A combination of both reward and recognition is probably the most effective approach as sales people love to be recognized and expect to be rewarded when they go above and beyond.

Prepare The Sales Message
Before you start waving the carrot to get your sales people moving, your marketing approach needs to be refined with a clear vision of how you are going to win over these potential new customers. Remember, selling is about having the right products, at a fair price that you can deliver when the customer wants it. It’s also about relationship building. People do business with their friends. Do you assist your sales force in developing these relationships? You should, because it will be critical to your overall success in new market niches.

OK, you have the products, your price is right and availability is strong. The next step is to develop a message that your sales force can deliver consistently and effectively to your new potential customers. There are a multitude of ways to get this message out to assist your sales force, including:

  • Print advertising
  • TV
  • Radio
  • Web banners
  • Postcards
  • Direct mail
  • Fax and e-mail

In most cases, the choice of communication will depend on how specialized your niche market is and how readily available the customer database can be obtained.

You’re ready now, right?

Not quite, how are you going to convince your sales force to pursue an unfamiliar market, industry or group of customers? Just pointing to a new niche opportunity and telling your sales force to go get it will not work.

Investment in Sales Training and Education
If your plan is to pursue new niche markets or industries, an upfront investment in sales and product training must be part of your overall marketing strategy. Today, training goes beyond the traditional product centric focus of selling features and benefits. With markets becoming more competitive, understanding how your products benefit the end customer and tying those benefits to your customers’ ROI is an important aspect of your sales team’s education. By utilizing Web-based technology, training your sales team goes beyond the traditional hands-on, onsite methods to Web-based programs that have built-in interactive modules. These cost-effective methods allow a manufacturer to respond quickly and more efficiently to an ever changing competitive landscape. Educating your sales team with continuous ongoing training programs is an investment you can’t afford to overlook.

Find Qualified Sales Leads
Developing good qualified sales leads that have been prescreened is a very effective method to get your sales force over the fear factor of calling on new customers. With the multitude of databases available, this task is accomplished faster and more efficiently today than ever before. The hard part is keeping the database current and up-to-date. Dedicating an internal resource or outsourcing this function to a firm that is experienced in data management is an expense worth exploring. In today’s competitive market, customer information management is a critical business discipline many executives overlook, or do not place enough emphasis on. Ensuring that your sales force has good qualified leads will in turn drive better time management, more effective results and ultimately more sales.

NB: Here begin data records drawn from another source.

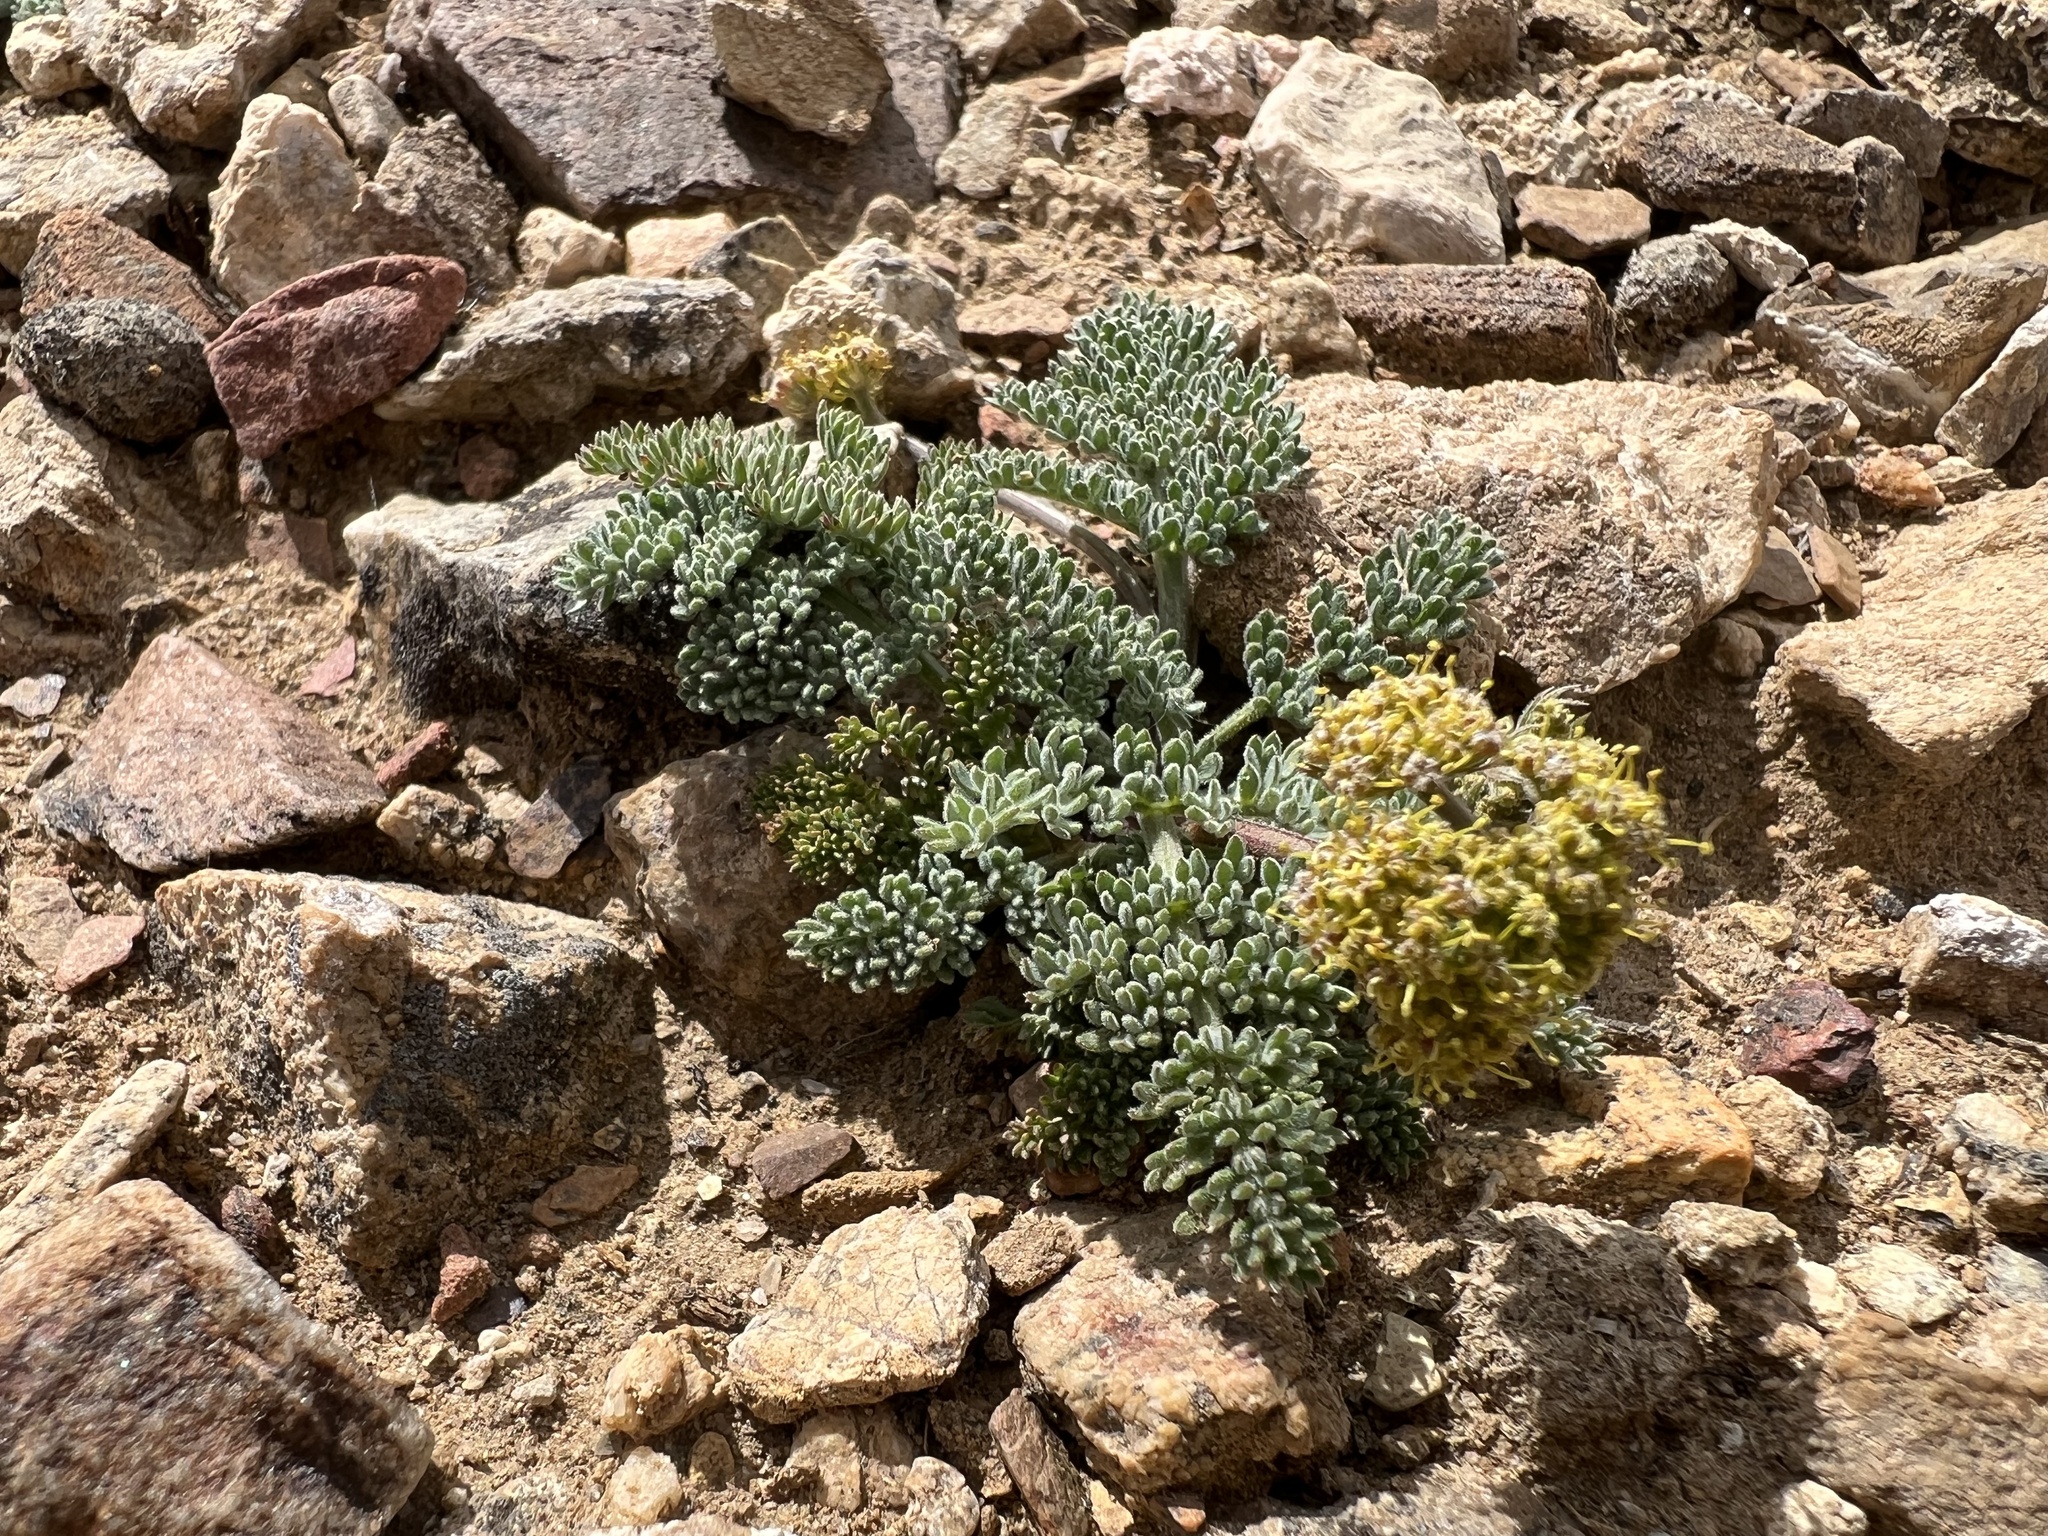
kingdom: Plantae
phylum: Tracheophyta
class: Magnoliopsida
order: Apiales
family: Apiaceae
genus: Lomatium
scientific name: Lomatium foeniculaceum
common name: Desert-parsley
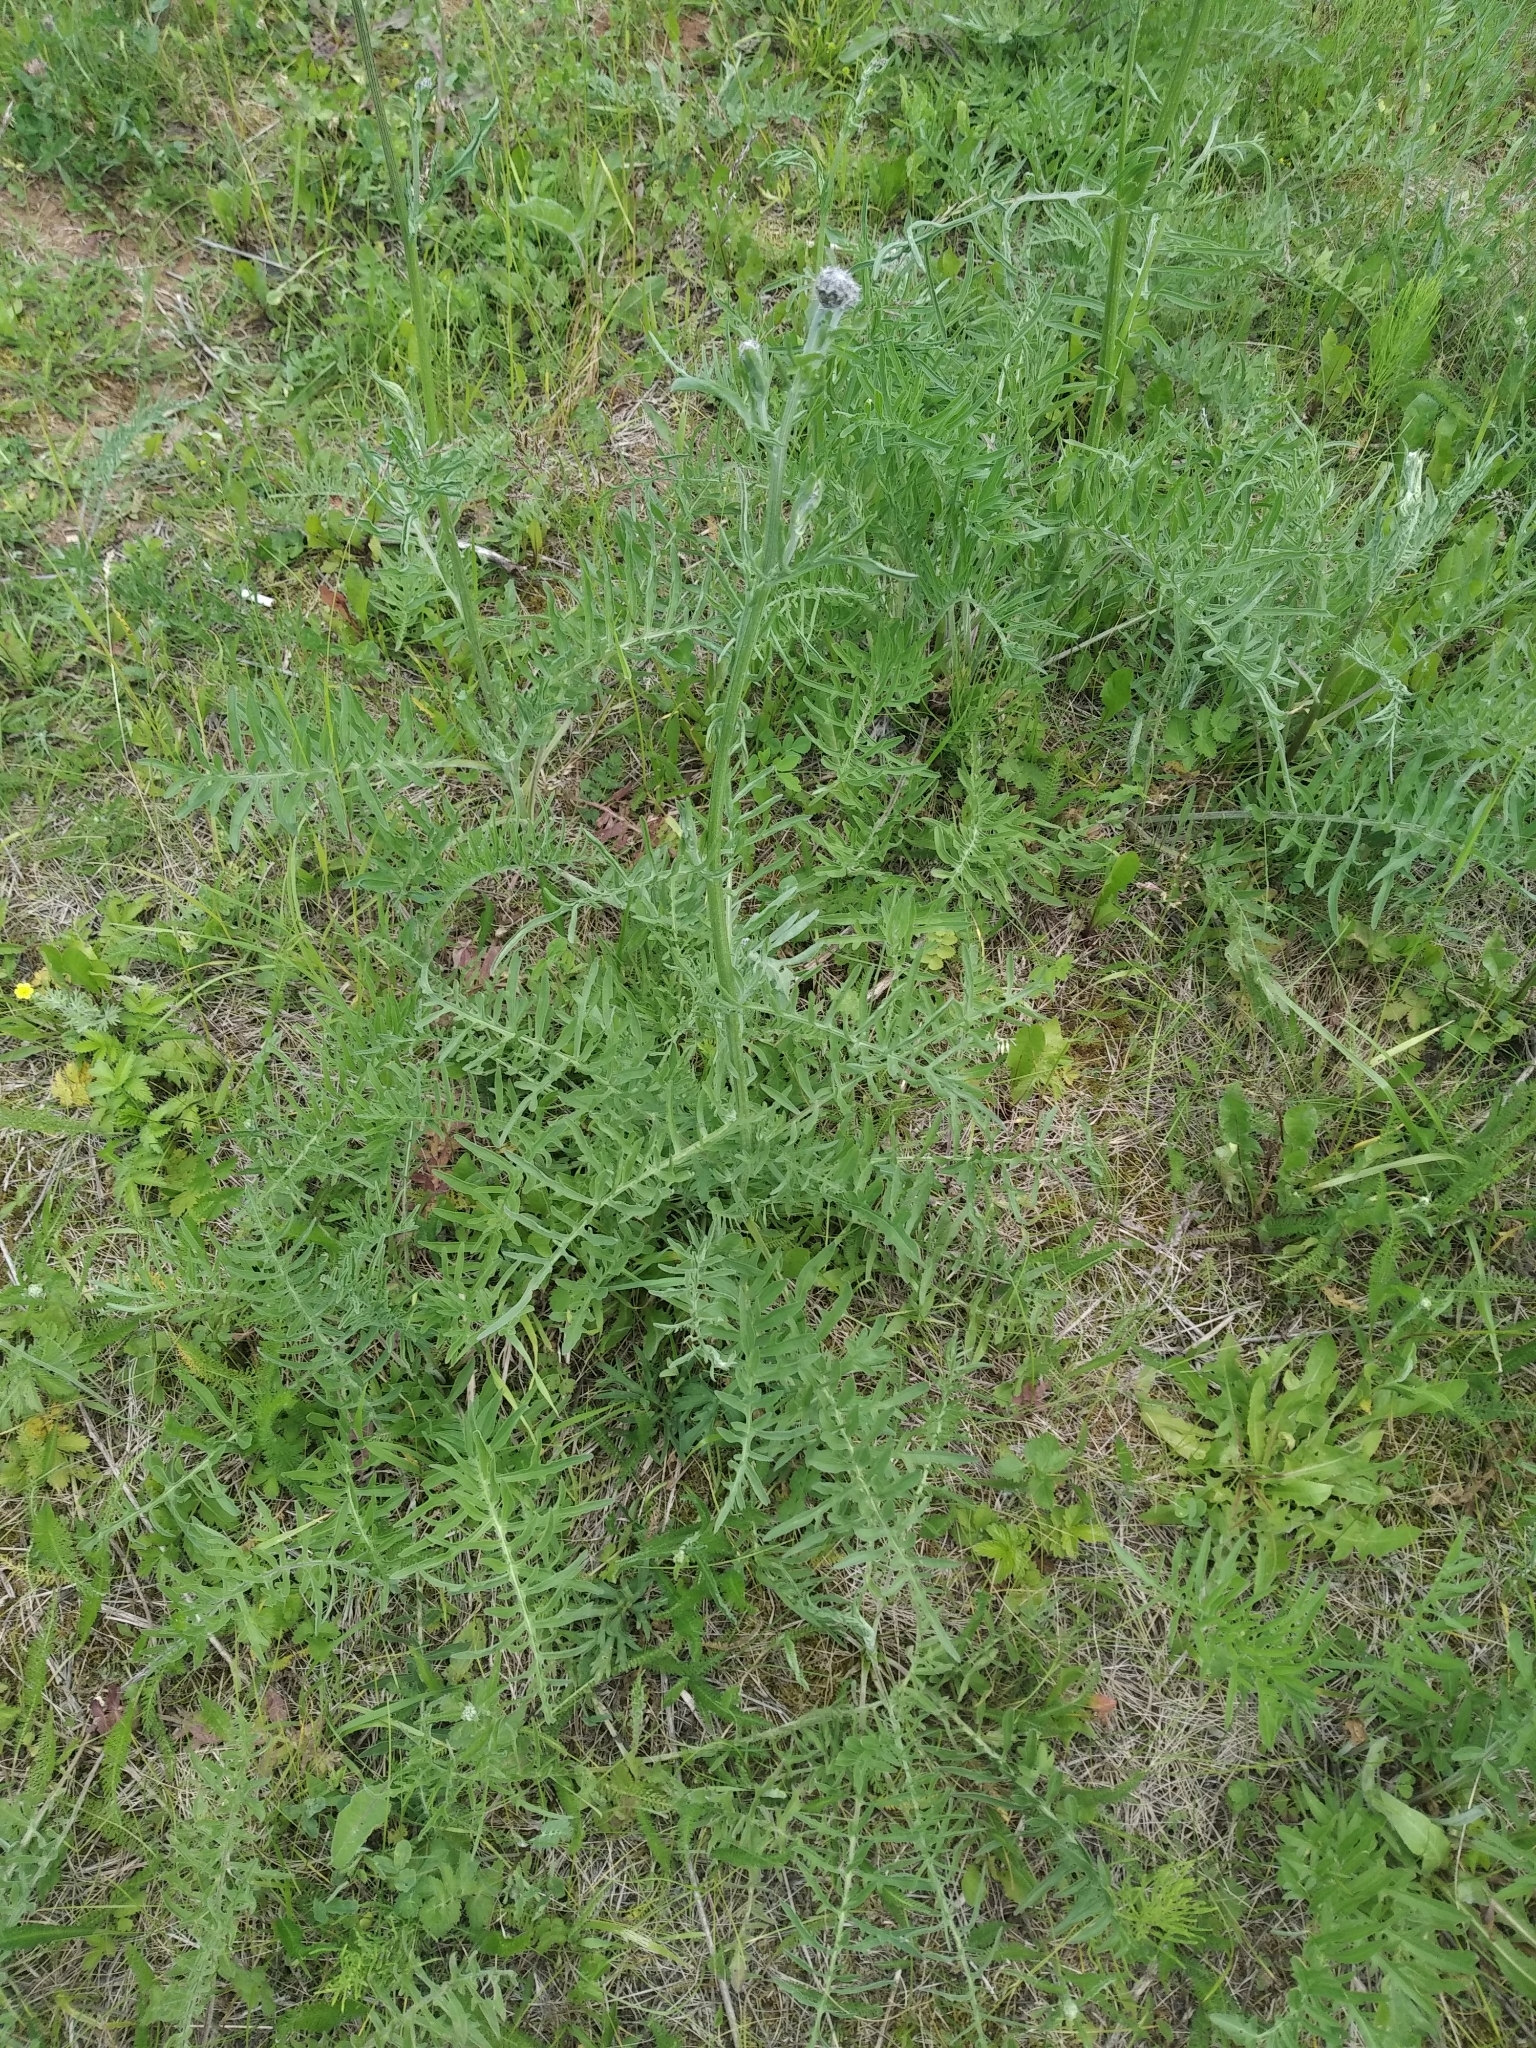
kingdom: Plantae
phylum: Tracheophyta
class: Magnoliopsida
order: Asterales
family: Asteraceae
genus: Centaurea
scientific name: Centaurea scabiosa
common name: Greater knapweed
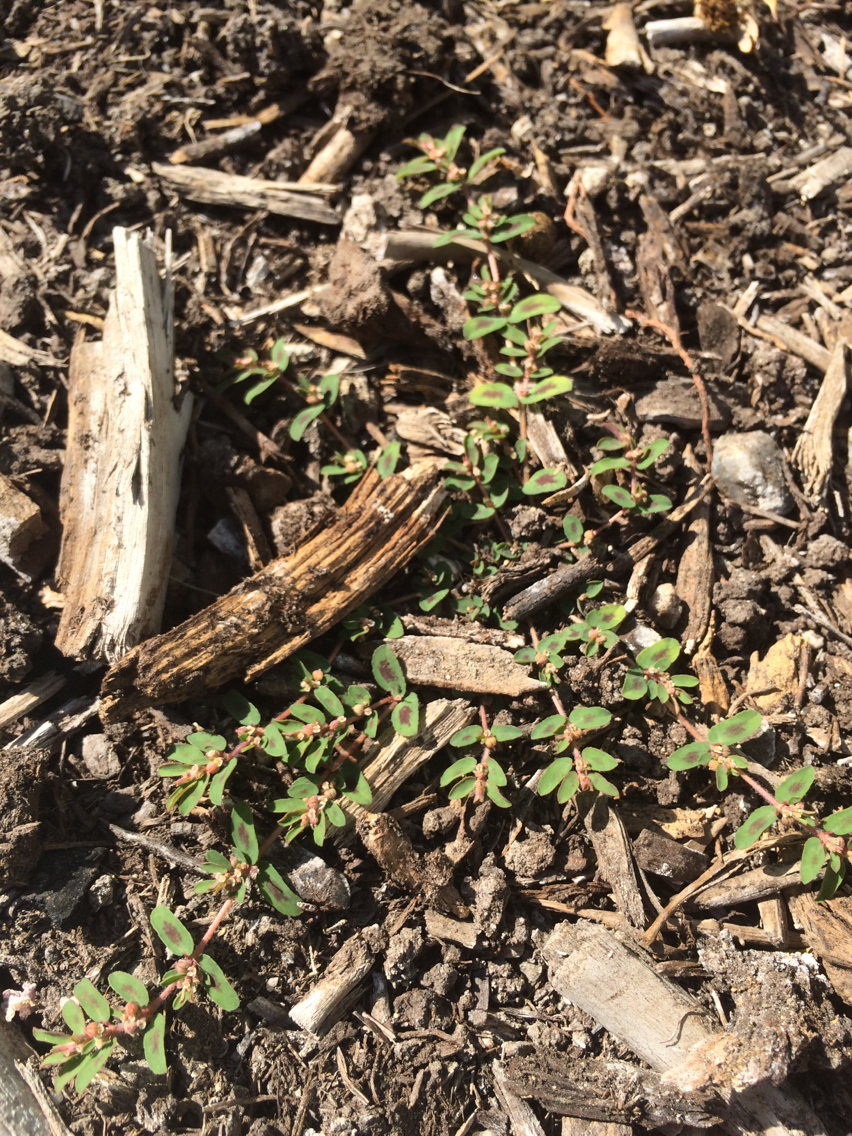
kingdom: Plantae
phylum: Tracheophyta
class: Magnoliopsida
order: Malpighiales
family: Euphorbiaceae
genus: Euphorbia
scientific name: Euphorbia maculata
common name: Spotted spurge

Creating the right message, developing the right sales tools and making sure you establish a consistent reward and recognition program are all part of making sure your sales team can find a new comfort zone in the new market niche your competitors are also looking for. This same approach could also prove highly successful in other countries as well. With the state of the industry today, it’s important to take advantage of every profitable new opportunity. Some industry segments that are still strong today include: mining minerals, coal, underground utility, public works and pipeline (gas and oil). The export business also remains strong. Taking the right steps, you can effectively create opportunity to make up for slumping areas of your business.